The election requires the Court’s authorisation if (a) the property forms part of a larger aggregate and (b) the acquisition could substantially diminish the value of the remainder of the property or make the administration of the estate substantially more difficult. The Court may impose such conditions as it considers just and equitable to address these matters, including a condition that the spouse pay compensation to the estate in addition to consideration to be given for the property and a condition as to costs. The Court must refuse authorisation if it considers that the matters cannot be adequately addressed by granting an authorisation subject to such conditions.

A spouse is not entitled to elect to acquire property unless mandatory provisions are complied with and the costs of complying with the provisions are paid by the spouse.

A spouse who is a personal representative of the intestate is not prevented from making an election to acquire property from the intestate estate by the fact that the spouse is a trustee of the intestate estate.

Nothing in this section confers on a spouse any right against a person who in good faith purchased for value from the personal representative of the intestate any property of the intestate.

An intestate’s personal representative must, within one month of the grant of administration of the intestate estate, give notice to the intestate’s spouse of their right of election stating how the right is to be exercised, and that the election may be subject to the Court’s authorisation and the circumstances in which such an authorisation is required, and that the right must be exercised within 3 months (or a longer period allowed by the Court) after the date of the notice.

Notice is not required under this section if the spouse is the personal representative, or one of the personal representatives, of the intestate.

The election must be made within 3 months after the date of the notice, or if the spouse is the intestate’s personal representative within 3 months after the grant of administration of the intestate estate.
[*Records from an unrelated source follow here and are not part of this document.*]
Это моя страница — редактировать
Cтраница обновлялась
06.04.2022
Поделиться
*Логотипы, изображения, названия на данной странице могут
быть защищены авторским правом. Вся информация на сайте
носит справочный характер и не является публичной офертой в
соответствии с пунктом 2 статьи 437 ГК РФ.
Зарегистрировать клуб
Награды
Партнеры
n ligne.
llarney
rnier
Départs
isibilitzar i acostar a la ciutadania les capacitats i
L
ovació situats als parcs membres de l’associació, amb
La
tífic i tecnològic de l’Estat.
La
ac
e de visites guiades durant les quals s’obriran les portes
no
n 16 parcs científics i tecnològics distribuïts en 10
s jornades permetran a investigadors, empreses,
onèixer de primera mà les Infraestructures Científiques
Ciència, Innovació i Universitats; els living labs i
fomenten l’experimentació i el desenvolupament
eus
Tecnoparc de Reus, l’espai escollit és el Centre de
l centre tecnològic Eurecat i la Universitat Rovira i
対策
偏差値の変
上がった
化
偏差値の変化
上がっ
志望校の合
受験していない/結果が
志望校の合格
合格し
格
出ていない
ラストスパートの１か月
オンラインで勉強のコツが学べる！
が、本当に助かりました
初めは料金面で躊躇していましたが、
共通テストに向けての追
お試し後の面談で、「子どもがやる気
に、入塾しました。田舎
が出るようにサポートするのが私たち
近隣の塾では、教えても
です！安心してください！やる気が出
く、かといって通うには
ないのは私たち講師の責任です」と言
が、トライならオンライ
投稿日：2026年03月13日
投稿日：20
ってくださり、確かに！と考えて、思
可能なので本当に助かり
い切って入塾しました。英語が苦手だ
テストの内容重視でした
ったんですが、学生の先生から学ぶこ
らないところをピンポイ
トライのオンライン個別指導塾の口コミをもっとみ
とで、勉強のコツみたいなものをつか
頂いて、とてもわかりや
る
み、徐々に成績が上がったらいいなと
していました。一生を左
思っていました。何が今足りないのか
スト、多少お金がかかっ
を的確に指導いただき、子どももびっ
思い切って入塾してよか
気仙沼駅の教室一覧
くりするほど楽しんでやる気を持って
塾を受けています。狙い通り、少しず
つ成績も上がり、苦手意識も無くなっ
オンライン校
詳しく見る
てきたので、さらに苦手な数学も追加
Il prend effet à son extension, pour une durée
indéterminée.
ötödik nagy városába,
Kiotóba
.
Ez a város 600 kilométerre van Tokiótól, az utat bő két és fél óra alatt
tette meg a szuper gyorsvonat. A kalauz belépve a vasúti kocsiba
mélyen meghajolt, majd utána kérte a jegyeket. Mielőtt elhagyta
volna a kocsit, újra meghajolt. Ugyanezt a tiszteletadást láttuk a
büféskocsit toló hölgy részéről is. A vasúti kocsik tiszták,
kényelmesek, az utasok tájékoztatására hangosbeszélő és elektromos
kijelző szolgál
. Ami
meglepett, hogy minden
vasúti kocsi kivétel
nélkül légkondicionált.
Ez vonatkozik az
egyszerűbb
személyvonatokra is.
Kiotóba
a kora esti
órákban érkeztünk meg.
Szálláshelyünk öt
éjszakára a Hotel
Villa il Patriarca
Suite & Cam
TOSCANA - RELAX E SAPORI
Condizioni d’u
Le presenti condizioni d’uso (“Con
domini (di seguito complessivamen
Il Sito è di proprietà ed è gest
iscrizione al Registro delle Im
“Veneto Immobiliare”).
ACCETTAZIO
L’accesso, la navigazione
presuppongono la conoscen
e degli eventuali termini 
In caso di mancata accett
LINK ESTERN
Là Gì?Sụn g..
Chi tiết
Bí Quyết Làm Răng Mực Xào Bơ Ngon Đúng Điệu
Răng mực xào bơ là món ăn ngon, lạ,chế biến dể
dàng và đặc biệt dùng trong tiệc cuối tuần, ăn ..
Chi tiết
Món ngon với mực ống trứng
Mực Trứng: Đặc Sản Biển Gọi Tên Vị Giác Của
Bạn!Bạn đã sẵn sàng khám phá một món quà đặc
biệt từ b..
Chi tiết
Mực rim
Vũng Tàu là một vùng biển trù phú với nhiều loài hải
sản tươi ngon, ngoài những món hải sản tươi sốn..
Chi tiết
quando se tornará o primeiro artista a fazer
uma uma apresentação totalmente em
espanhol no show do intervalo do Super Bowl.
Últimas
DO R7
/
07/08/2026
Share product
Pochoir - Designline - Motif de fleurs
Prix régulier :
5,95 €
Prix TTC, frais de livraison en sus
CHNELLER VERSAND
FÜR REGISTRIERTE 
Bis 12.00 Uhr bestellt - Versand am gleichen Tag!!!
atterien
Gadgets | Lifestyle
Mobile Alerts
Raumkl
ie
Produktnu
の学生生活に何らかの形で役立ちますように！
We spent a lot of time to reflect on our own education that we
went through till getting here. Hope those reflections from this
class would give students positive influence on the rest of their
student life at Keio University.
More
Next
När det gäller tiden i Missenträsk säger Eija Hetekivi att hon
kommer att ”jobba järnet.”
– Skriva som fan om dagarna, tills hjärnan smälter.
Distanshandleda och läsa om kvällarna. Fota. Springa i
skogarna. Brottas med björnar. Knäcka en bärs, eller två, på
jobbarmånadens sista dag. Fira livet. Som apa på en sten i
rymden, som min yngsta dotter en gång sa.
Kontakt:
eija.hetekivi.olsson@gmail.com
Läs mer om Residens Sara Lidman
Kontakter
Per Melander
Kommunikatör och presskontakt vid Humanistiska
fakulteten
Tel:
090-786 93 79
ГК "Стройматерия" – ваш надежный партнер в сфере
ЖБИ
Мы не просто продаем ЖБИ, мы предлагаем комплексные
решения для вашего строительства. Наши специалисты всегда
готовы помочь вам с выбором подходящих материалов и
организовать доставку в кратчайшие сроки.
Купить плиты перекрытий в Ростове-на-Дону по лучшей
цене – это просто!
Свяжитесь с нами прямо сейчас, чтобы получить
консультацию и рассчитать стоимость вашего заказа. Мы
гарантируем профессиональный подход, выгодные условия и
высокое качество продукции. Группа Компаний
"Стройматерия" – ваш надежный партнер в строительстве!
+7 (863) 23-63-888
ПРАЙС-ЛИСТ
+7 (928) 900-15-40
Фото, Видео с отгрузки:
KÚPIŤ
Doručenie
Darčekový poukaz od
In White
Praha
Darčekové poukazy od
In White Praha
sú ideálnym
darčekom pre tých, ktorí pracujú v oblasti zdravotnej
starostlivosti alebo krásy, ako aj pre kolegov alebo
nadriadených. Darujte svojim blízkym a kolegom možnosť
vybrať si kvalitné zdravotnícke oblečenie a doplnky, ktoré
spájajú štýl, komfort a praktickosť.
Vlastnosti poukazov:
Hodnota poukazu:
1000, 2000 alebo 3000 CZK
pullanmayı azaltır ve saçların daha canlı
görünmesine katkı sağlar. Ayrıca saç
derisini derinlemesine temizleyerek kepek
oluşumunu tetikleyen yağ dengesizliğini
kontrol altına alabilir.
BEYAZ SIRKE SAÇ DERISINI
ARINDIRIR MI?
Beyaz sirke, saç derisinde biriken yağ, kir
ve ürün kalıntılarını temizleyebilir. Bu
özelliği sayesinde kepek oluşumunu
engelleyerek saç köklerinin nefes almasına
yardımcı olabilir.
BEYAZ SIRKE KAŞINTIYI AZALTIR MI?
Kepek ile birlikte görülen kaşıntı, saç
The Court may, however, if it considers there is sufficient cause for doing so, extend the time for making the election.

FINALISATION

Revising the will

Testators should be encouraged to review their will regularly. The events which may lead to a change of will include a change in asset holdings whether by disposition, acquisition or inheritance, a change by way of marriage or divorce or the entering of a de facto relationship or a change in tax or superannuation laws. Superannuation arrangements also need review particularly as nominations require renewal.